HAYATI YENİDEN YEŞERTMEK
Kongrede bir konuşma yapan BirGün Gazetesi Yayın Danışmanı Semra Kardeşoğlu, Marmara ve Kahramanmaraş depremlerinde habercilik üzerine bir sunum yaptı. Deprem gibi afet süreçlerinde gazetecilerin aynı zamanda travmanın hedefi olduğunu savunan Kardeşoğlu, şunları söyledi: “Afet haberciliği Marmara Depremi’nden sonra hayatımıza girdi. Maraş depreminde ise çokça tartışılır oldu. Sayısız ölüme tanıklık etmek ve kimi zaman yardım edememek çok ağır bir yük. Öte yandan yapılan her haberin bir sorumluluğu var. 80’lerden itibaren medya kuruluşlarının sahiplerinin asıl işinin bambaşka sektörler oluşu habercilik anlayışını elbette olumsuz yönde etkiledi. Bugün medyanın tamamına yakınının ‘iktidar yanlısı’ bir noktaya gelişinin sonuçlarını Maraş depreminde fazlasıyla gördük. Depremzedeyi daha da örseleyen çok sayıda haber yayımlandı. En sevdiklerini, geçmiş ve geleceğini yitirmiş insanların görüntüleri üzerine sanki yaşanan çok az bir acıymış müzikle dramatize eden örnekler, binlerce kez dönen klipler, çocukların çarşaf çarşaf verilen fotoğrafları tüm bunlar travma değirmenine daha su taşımaz mı? 70 yılını geçirdiği evi yerle bir olan anıları da silinen insanlara “Konteynerler şahane olmuş, odaları var 21 metrekare” diye konteyner güzellemesi yapmanın nasıl bir anlamı olabilir? Sorumlu yayıncılık ilkesi ile hareket etmek bu kadar mı zor?”

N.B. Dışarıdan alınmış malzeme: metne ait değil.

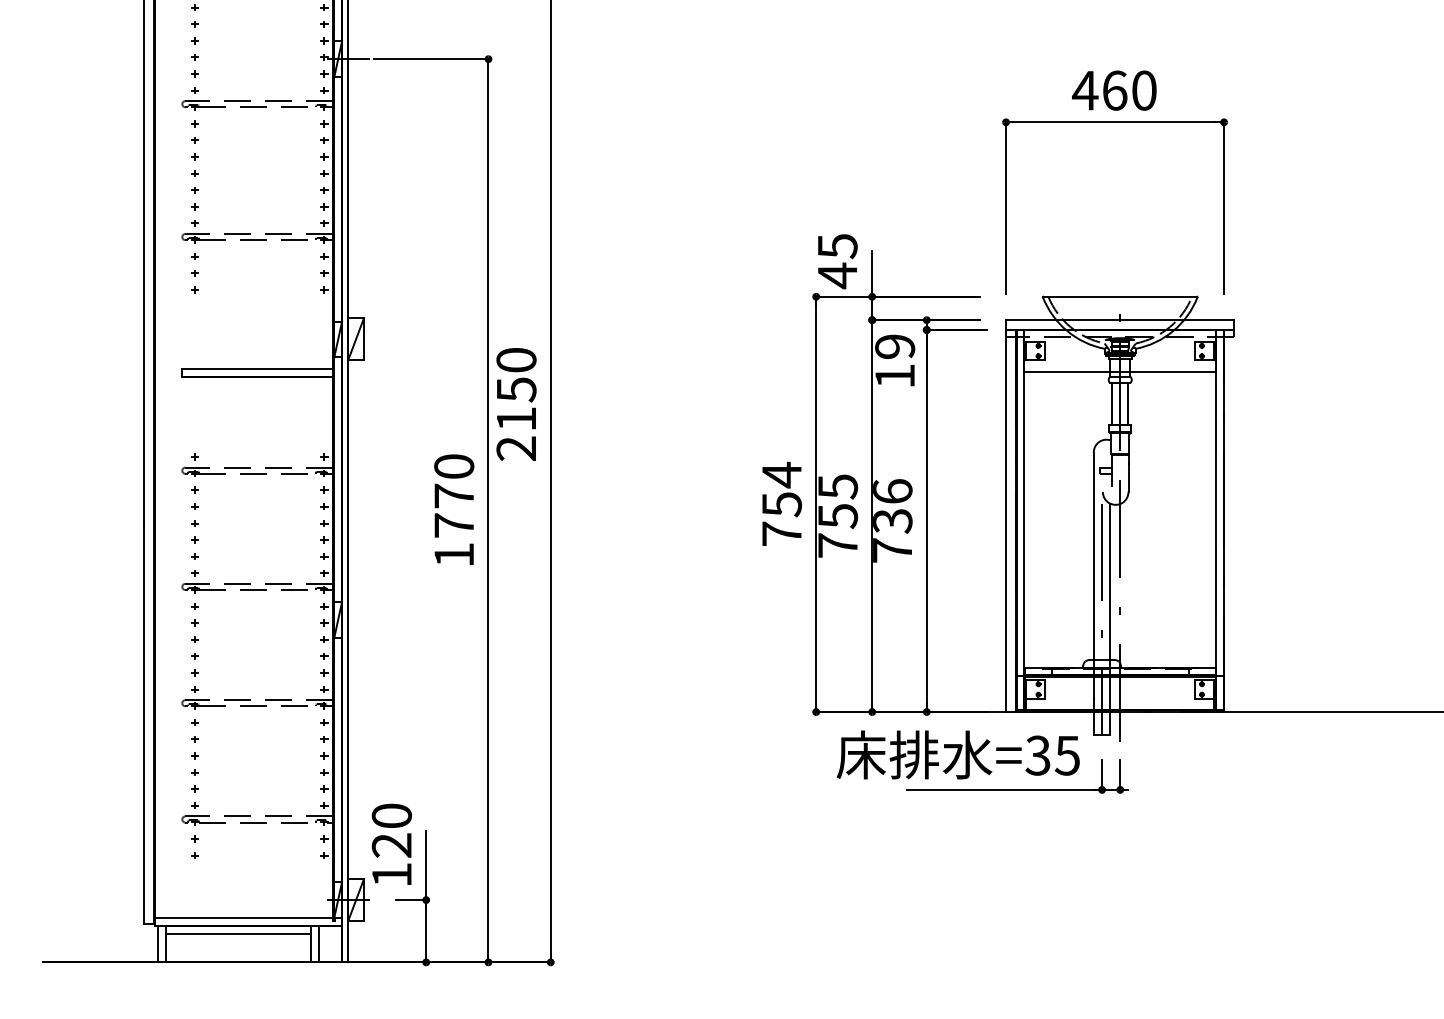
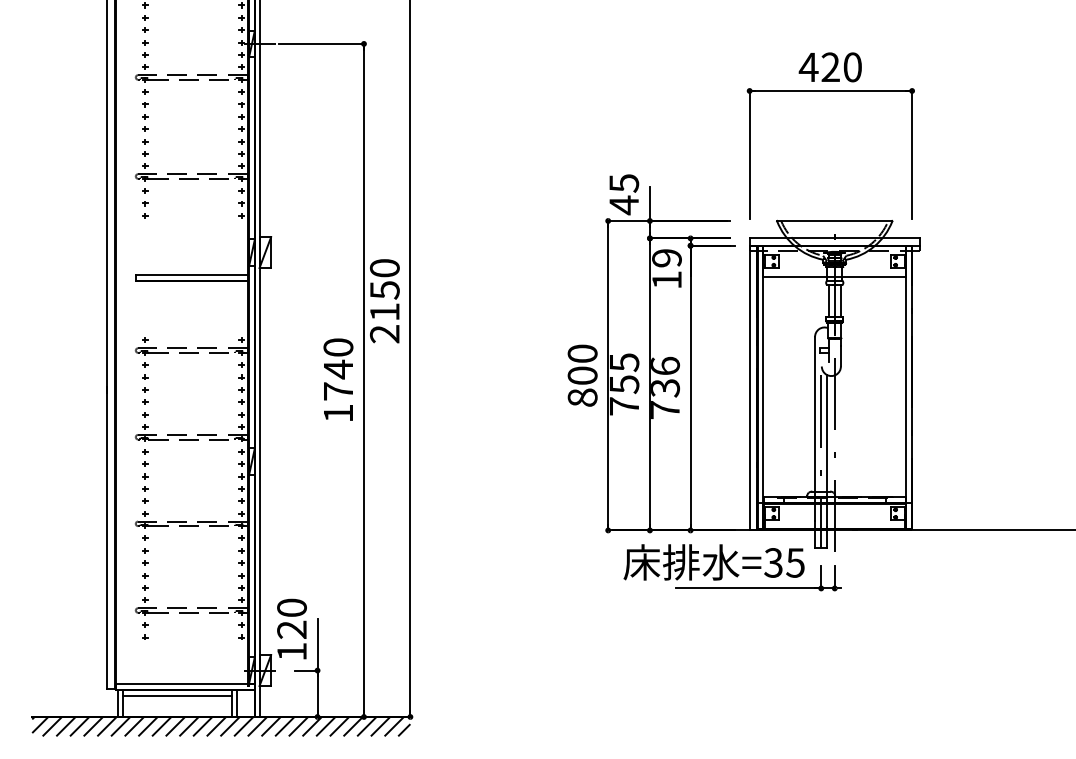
text: (1114, 90) -> (830, 67), 460 -> 420
text: (453, 496) -> (337, 369), 1770 -> 1740
text: (781, 503) -> (582, 375), 754 -> 800
hatch: (296, 975) -> (220, 726), added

Gazetecinin mağdurun, güçsüzün ve ezilenden yana olması gerektiğini savunan Kardeşoğlu, deprem bölgesinde hayatın yeniden yeşermesi için sorumlu ve ilkeli bir gazetecilik anlayışının güçlendirilmesi gerektiğini aktardı.

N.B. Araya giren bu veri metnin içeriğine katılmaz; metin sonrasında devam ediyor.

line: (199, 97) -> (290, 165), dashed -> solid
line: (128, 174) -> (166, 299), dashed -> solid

Aynı bölümde konuşan Psikiyatrist Prof. Dr. Burhanettin Kaya da, deprem döneminde haberlerin örseleyiciliği üzerine yaptığı sunumda zarar veren haberlerden örnekler sundu. Kaya şöyle konuştu: Habercilik adına habersizleştirme, iletişim adına manipülasyon ve şaşırtmaca, kamuoyu oluşturma adına tekellerin, egemenlerin, iktidarın sözcülüğünü yapma yoluyla medyanın örseliyor. Ötekileştiren, saldırgan, ayrımcı bir dil, bir söylem üretiliyor. Ana akım medya militarist, toplumsal çatışmaları yeniden üretiyor. Deprem boyunca yapılan çok sayıda haberde hem acı hem sevincin pornografisi yapıldı. Tüm bunlar örseliyor.”